L'immediatezza con cui in un film tutto sembra accadere spontaneamente è il potere e insieme il limite del cinema rispetto al teatro: il linguaggio cinematografico è più complesso della finzione scenica, eppure per la sua esplorazione non sembra necessario lo stesso apparato culturale. Per quanto un film possa avere un'impronta 'drammatica', le due esperienza restano distinte.
Frears riesce nella strana impresa di mettere in piedi un film molto teatrale: non per i dialoghi o per il ritmo da commedia alla Wilde, né per i toni e risvolti tragicomici, ma perché i protagonisti sembrano piombare in scena su un palco già allestito, sul quale all'improvviso si trovano a interpretare se stessi, diventando personaggi. Non c'è però uno sguardo corale a dirigere il gioco, non c'è un senso complessivo da raggiungere o a cui rinunciare: personaggi e spettatori sono catapultati in un vortice che sembra generato dagli eventi stessi e scivolano nella vicenda senza resistenze.

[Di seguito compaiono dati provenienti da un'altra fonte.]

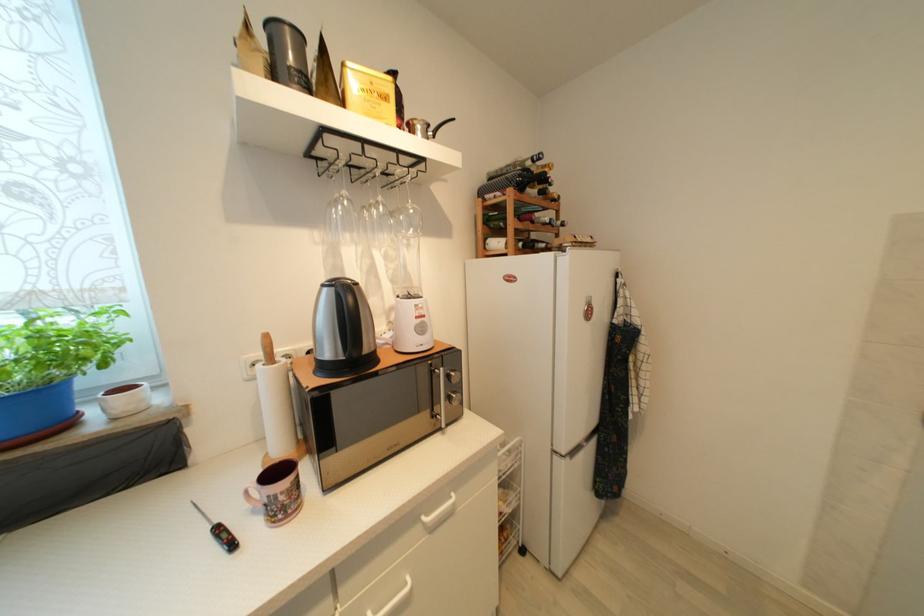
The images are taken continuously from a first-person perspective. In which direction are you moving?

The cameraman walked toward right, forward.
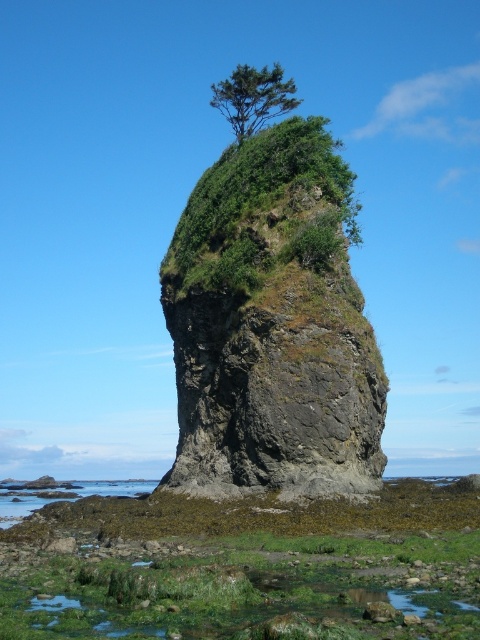
Question: Can you confirm if green mossy rock at center is positioned above green leafy tree at upper center?

Choices:
 (A) no
 (B) yes

Answer: (A)

Question: Which is farther from the green leafy tree at upper center?

Choices:
 (A) green mossy rock at center
 (B) green leafy vegetation at center

Answer: (A)

Question: Is green leafy vegetation at center thinner than green leafy tree at upper center?

Choices:
 (A) no
 (B) yes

Tamara Drewe d'altra parte è anche un film-fumetto. Non tanto perché è tratto dal fumetto omonimo, ma perché i personaggi vivono dentro figure stilizzate che danno loro l'agilità necessaria per muoversi nella storia. Il vero paradosso però è che questa storia, in cui l'inverosimile è determinante, in cui gli eventi decisivi sono l'opera sconsiderata di soggetti caricaturali (il musicista idiota e vanitoso, la ragazzina fanatica...) è anche il luogo in cui le figure acquistano spessore, diventano vive, reali.
Essere in balìa del contingente permette ad ognuno di emergere dalla vicenda senza bisogno di riprese in soggettiva, introspezioni o didascalie. La giostra degli eventi non schiaccia i personaggi: li travolge, li espone all'imprevisto e insieme solleva ogni carattere dal suo stesso peso, ostacolando ogni esito patetico.
Di fatto, è la giostra stessa che decide i protagonisti. L'intera narrazione si gioca sull'incontro tra tre Muse (femminili) ispiratrici: una Musa per forza (Jody); una Musa inconsapevole conquistata da un goffo ammiratore (Beth); una Musa che ammalia e conquista, quasi suo malgrado (Tamara).
Neppure le Muse d'altra parte possono manovrare il gioco, ma soltanto partecipare.
Nessuno se ne rende conto, forse eccetto Tamara: il momento in cui dice "non so perché faccio queste cose" potrebbe suonare come la malinconica confessione di un interprete che all'improvviso, tragicamente prende coscienza di essere lì, protagonista e regista inconsapevole di una storia che non conosce. Un disegno dunque, riempito di desideri e ragioni dalla matita che ha disegnato l'auto gialla della sua entrata in scena: la stessa matita che racconta il suo passato, facendosi aiutare dagli scrittori (o aspiranti tali) che popolano il film.
In effetti, il vero motore degli eventi, il vero protagonista del film potrebbe essere proprio la scrittura: perché molti personaggi la praticano (e la predicano) per mestiere, perché è da una falsa email che si propagano gli eventi, ma soprattutto perché con la scrittura è l'immaginazione stessa che nel film si racconta e un po' si prende in giro. L'incontro tra i personaggi diventa un confronto tra diversi modi di muoversi tra realtà e fantasia: c'è chi ha relegato l'immaginazione in un mondo di carta (pesta), "lontano dalla pazza folla", e ne farà le spese; chi vuole incollare le foto patinate del rotocalco sulla realtà sbiadita; chi pretende di confinare il proprio passato in un'autobiografia e vorrebbe che tutto accadesse per finta, senza residui, senza conseguenze reali.
Così, tra un mondo di carta imprigionato nella propria ipocrisia e un mondo dello spettacolo votato al ridicolo, Andy rappresenta il personaggio sulla soglia, che sembra lì da sempre, da prima, come la terra su cui lavora. L'unico con cui le Muse possono tornare ad essere donne, l'unico per cui è possibile scendere dalla giostra, abbandonare il palco, chiudere il libro.